*** Provided entries Section Begins ***

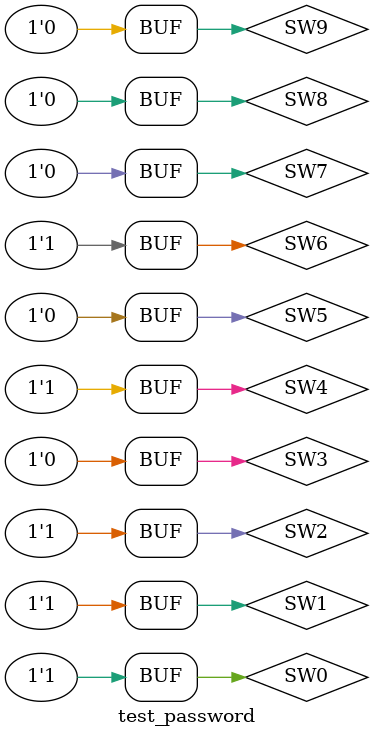
<source format=v>
`timescale 1ns / 1ps


module test_password(

    );
    
    //sim inputs 
    reg SW0;
    reg SW1;
    reg SW2;
    reg SW3;
    reg SW4;
    reg SW5;
    reg SW6;
    reg SW7;
    reg SW8;
    reg SW9;
    
    //sim outputs 
    wire SEG_B;
    wire SEG_D;
    wire SEG_F;
//    wire LED0;
//    wire LED1;
//    wire LED2;
//    wire LED3;
//    wire LED4;
//    wire LED5;
//    wire LED6;
//    wire LED7;
//    wire LED8;
//    wire LED9;
    
    //instantiation of module to be tested 
    password sim_1(SW0, SW1, SW2, SW3, SW4, SW5, SW6, SW7, SW8, SW9, SEG_B, SEG_D, SEG_F);
    
    //sim
    initial begin
        SW0 = 1; SW1 = 1; SW2 = 1; SW3 = 0; SW4 = 1; SW5 = 0; SW6 = 1; SW7 = 0; SW8 = 0; SW9 = 0; #10;
        SW0 = 0; SW1 = 1; SW2 = 1; SW3 = 0; SW4 = 1; SW5 = 0; SW6 = 1; SW7 = 0; SW8 = 0; SW9 = 0; #10;
        SW0 = 1; SW1 = 0; SW2 = 1; SW3 = 0; SW4 = 1; SW5 = 0; SW6 = 1; SW7 = 0; SW8 = 0; SW9 = 0; #10;
        SW0 = 1; SW1 = 1; SW2 = 1; SW3 = 0; SW4 = 1; SW5 = 0; SW6 = 1; SW7 = 0; SW8 = 0; SW9 = 0; #10;
    end
    
    
endmodule

</source>
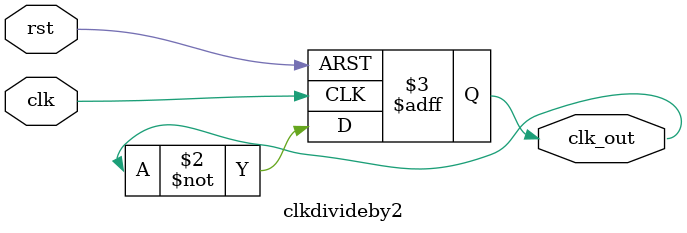
<source format=v>
module clkdivideby2 (
  input  clk,
  input  rst,
  output reg clk_out
);

always @(posedge clk or posedge rst) begin
   if (rst)
    clk_out <= 1'b0;
   else
    clk_out <= ~clk_out;
end
endmodule



/*output
meenakshi@meenakshi-Inspiron-3501:~/verilog$ vvp clkdivideby2.out
VCD info: dumpfile clkdivideby2.vcd opened for output.
$time=0|clk=0|rst=1|clk_out=0
$time=5|clk=1|rst=1|clk_out=0
$time=10|clk=0|rst=0|clk_out=0
$time=15|clk=1|rst=0|clk_out=1
$time=20|clk=0|rst=0|clk_out=1
$time=25|clk=1|rst=0|clk_out=0
$time=30|clk=0|rst=0|clk_out=0
$time=35|clk=1|rst=0|clk_out=1
$time=40|clk=0|rst=0|clk_out=1
$time=45|clk=1|rst=0|clk_out=0
$time=50|clk=0|rst=0|clk_out=0
$time=55|clk=1|rst=0|clk_out=1
$time=60|clk=0|rst=0|clk_out=1
$time=65|clk=1|rst=0|clk_out=0
$time=70|clk=0|rst=0|clk_out=0
$time=75|clk=1|rst=0|clk_out=1
$time=80|clk=0|rst=0|clk_out=1
$time=85|clk=1|rst=0|clk_out=0
$time=90|clk=0|rst=0|clk_out=0
$time=95|clk=1|rst=0|clk_out=1
$time=100|clk=0|rst=0|clk_out=1
$time=105|clk=1|rst=0|clk_out=0
clkdivideby2_tb.v:16: $finish called at 110 (1s)
$time=110|clk=0|rst=0|clk_out=0
*/

</source>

*** Provided entries Section Ends ***

Your objective:
Return all of the data exactly as written, and drop the pictures.

Task solution:
<source format=v>
`timescale 1ns / 1ps


module test_password(

    );
    
    //sim inputs 
    reg SW0;
    reg SW1;
    reg SW2;
    reg SW3;
    reg SW4;
    reg SW5;
    reg SW6;
    reg SW7;
    reg SW8;
    reg SW9;
    
    //sim outputs 
    wire SEG_B;
    wire SEG_D;
    wire SEG_F;
//    wire LED0;
//    wire LED1;
//    wire LED2;
//    wire LED3;
//    wire LED4;
//    wire LED5;
//    wire LED6;
//    wire LED7;
//    wire LED8;
//    wire LED9;
    
    //instantiation of module to be tested 
    password sim_1(SW0, SW1, SW2, SW3, SW4, SW5, SW6, SW7, SW8, SW9, SEG_B, SEG_D, SEG_F);
    
    //sim
    initial begin
        SW0 = 1; SW1 = 1; SW2 = 1; SW3 = 0; SW4 = 1; SW5 = 0; SW6 = 1; SW7 = 0; SW8 = 0; SW9 = 0; #10;
        SW0 = 0; SW1 = 1; SW2 = 1; SW3 = 0; SW4 = 1; SW5 = 0; SW6 = 1; SW7 = 0; SW8 = 0; SW9 = 0; #10;
        SW0 = 1; SW1 = 0; SW2 = 1; SW3 = 0; SW4 = 1; SW5 = 0; SW6 = 1; SW7 = 0; SW8 = 0; SW9 = 0; #10;
        SW0 = 1; SW1 = 1; SW2 = 1; SW3 = 0; SW4 = 1; SW5 = 0; SW6 = 1; SW7 = 0; SW8 = 0; SW9 = 0; #10;
    end
    
    
endmodule

</source>
<source format=v>
module clkdivideby2 (
  input  clk,
  input  rst,
  output reg clk_out
);

always @(posedge clk or posedge rst) begin
   if (rst)
    clk_out <= 1'b0;
   else
    clk_out <= ~clk_out;
end
endmodule



/*output
meenakshi@meenakshi-Inspiron-3501:~/verilog$ vvp clkdivideby2.out
VCD info: dumpfile clkdivideby2.vcd opened for output.
$time=0|clk=0|rst=1|clk_out=0
$time=5|clk=1|rst=1|clk_out=0
$time=10|clk=0|rst=0|clk_out=0
$time=15|clk=1|rst=0|clk_out=1
$time=20|clk=0|rst=0|clk_out=1
$time=25|clk=1|rst=0|clk_out=0
$time=30|clk=0|rst=0|clk_out=0
$time=35|clk=1|rst=0|clk_out=1
$time=40|clk=0|rst=0|clk_out=1
$time=45|clk=1|rst=0|clk_out=0
$time=50|clk=0|rst=0|clk_out=0
$time=55|clk=1|rst=0|clk_out=1
$time=60|clk=0|rst=0|clk_out=1
$time=65|clk=1|rst=0|clk_out=0
$time=70|clk=0|rst=0|clk_out=0
$time=75|clk=1|rst=0|clk_out=1
$time=80|clk=0|rst=0|clk_out=1
$time=85|clk=1|rst=0|clk_out=0
$time=90|clk=0|rst=0|clk_out=0
$time=95|clk=1|rst=0|clk_out=1
$time=100|clk=0|rst=0|clk_out=1
$time=105|clk=1|rst=0|clk_out=0
clkdivideby2_tb.v:16: $finish called at 110 (1s)
$time=110|clk=0|rst=0|clk_out=0
*/

</source>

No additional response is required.